Esta iniciativa tiene como objetivo establecer limitaciones claras para que futuras autoridades no puedan otorgar beneficios a personas condenadas por delitos de lesa humanidad, generando un debate que trasciende el actual gobierno y se proyecta hacia el futuro político del país.
El diputado del PPD, Héctor Ulloa, uno de los principales impulsores del proyecto, afirmó que “el objeto principal de esta reforma tiene como objetivo, naturalmente, evitar que el Presidente de la República pueda indultar a condenados por delitos de lesa humanidad”. Esta declaración resalta la intención de la reforma de asegurar que no se repitan situaciones en las que se otorguen indultos a quienes han cometido crímenes graves contra los derechos humanos.
Desde la oposición, el diputado Andrés Longton de Renovación Nacional, quien también forma parte de la comisión, criticó la iniciativa, considerándola como “una estrategia político-electoral frente a las elecciones que vienen”. Longton argumentó que ya existe una reforma en el Senado que aborda el mismo tema, sugiriendo que la propuesta actual podría ser redundante o motivada por intereses electorales.

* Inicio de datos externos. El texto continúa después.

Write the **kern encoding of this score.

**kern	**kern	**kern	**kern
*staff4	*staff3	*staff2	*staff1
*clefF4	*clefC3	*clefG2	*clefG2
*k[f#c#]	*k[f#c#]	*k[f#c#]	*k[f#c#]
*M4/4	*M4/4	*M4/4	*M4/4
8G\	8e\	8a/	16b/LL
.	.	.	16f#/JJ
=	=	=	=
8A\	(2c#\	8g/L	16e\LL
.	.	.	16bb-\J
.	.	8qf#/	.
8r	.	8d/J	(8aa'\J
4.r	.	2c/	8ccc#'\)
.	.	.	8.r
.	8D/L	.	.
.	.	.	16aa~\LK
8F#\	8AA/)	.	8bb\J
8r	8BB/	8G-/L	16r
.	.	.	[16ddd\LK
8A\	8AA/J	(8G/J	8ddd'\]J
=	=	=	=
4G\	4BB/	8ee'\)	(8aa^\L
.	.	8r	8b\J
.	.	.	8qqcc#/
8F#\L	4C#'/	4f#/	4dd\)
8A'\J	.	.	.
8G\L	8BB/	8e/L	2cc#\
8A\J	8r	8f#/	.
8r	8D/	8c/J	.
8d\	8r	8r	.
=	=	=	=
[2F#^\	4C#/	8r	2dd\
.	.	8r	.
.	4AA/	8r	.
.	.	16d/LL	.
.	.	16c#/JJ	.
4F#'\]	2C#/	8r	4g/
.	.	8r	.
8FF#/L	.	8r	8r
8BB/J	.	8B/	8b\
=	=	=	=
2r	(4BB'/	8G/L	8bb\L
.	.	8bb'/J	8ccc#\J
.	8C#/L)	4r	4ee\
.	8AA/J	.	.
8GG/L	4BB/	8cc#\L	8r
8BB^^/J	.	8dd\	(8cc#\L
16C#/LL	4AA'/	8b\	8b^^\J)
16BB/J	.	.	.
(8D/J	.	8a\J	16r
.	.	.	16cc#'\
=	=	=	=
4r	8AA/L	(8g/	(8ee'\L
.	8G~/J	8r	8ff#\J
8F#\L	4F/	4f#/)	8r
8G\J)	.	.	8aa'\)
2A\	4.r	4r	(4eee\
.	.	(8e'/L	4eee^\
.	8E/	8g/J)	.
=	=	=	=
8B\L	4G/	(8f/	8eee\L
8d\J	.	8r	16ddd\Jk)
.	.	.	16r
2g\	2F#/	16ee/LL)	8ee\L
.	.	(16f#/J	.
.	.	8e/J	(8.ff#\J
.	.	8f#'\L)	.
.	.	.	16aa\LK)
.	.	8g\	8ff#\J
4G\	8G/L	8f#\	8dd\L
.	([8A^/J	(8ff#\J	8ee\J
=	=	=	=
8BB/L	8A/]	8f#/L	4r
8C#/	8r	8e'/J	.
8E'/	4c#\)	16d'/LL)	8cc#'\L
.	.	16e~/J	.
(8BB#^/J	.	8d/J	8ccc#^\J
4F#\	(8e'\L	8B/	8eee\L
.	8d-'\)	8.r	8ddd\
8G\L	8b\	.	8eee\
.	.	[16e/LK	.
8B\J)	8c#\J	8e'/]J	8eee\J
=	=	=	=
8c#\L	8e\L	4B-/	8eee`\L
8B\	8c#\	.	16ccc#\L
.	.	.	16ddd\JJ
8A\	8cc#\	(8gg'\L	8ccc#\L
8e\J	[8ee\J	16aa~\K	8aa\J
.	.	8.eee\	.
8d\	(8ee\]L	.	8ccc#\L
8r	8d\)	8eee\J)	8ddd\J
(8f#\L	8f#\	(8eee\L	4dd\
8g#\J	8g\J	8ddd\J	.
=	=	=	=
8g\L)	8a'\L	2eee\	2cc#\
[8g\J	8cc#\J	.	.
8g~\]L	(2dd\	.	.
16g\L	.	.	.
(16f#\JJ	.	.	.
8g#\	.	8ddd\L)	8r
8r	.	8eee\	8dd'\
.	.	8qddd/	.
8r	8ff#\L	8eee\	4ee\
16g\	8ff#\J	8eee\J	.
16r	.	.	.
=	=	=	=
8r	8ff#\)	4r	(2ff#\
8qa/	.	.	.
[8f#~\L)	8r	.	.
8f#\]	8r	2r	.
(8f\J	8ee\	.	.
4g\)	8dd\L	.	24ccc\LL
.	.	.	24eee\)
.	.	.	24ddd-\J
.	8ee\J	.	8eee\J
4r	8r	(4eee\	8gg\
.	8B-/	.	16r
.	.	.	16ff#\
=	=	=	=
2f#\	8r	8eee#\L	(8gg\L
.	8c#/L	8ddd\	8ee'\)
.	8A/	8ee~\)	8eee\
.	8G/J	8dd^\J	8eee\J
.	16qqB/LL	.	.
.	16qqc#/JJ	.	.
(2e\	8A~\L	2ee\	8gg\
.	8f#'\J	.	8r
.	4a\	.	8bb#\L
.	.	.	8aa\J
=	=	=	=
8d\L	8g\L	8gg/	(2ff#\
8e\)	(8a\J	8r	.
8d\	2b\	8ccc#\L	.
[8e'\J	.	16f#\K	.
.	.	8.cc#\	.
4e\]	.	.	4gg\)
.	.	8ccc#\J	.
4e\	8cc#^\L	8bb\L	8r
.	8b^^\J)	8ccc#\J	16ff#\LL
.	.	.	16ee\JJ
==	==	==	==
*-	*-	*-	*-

El Gobierno, por su parte, ha manifestado que evaluará la propuesta en su totalidad, enfatizando que cualquier cambio relacionado con los indultos debe cumplir con estrictos estándares en materia de derechos humanos. La ministra vocera, Camila Vallejo, subrayó que la postura del Ejecutivo es clara: no debe haber espacio para beneficios que favorezcan a quienes han cometido delitos de lesa humanidad. Vallejo destacó que este principio es “irrenunciable” en la política pública relacionada con memoria, verdad y justicia.
Además, la ministra Vallejo instó al candidato presidencial José Antonio Kast a clarificar su posición respecto a posibles indultos o conmutaciones de penas para condenados por violaciones graves a los derechos humanos. Vallejo fue contundente al afirmar que “no hay espacio para medias tintas” en casos de torturadores o violadores de menores, advirtiendo que cualquier medida que facilite la liberación anticipada de estos individuos “sería inaceptable”.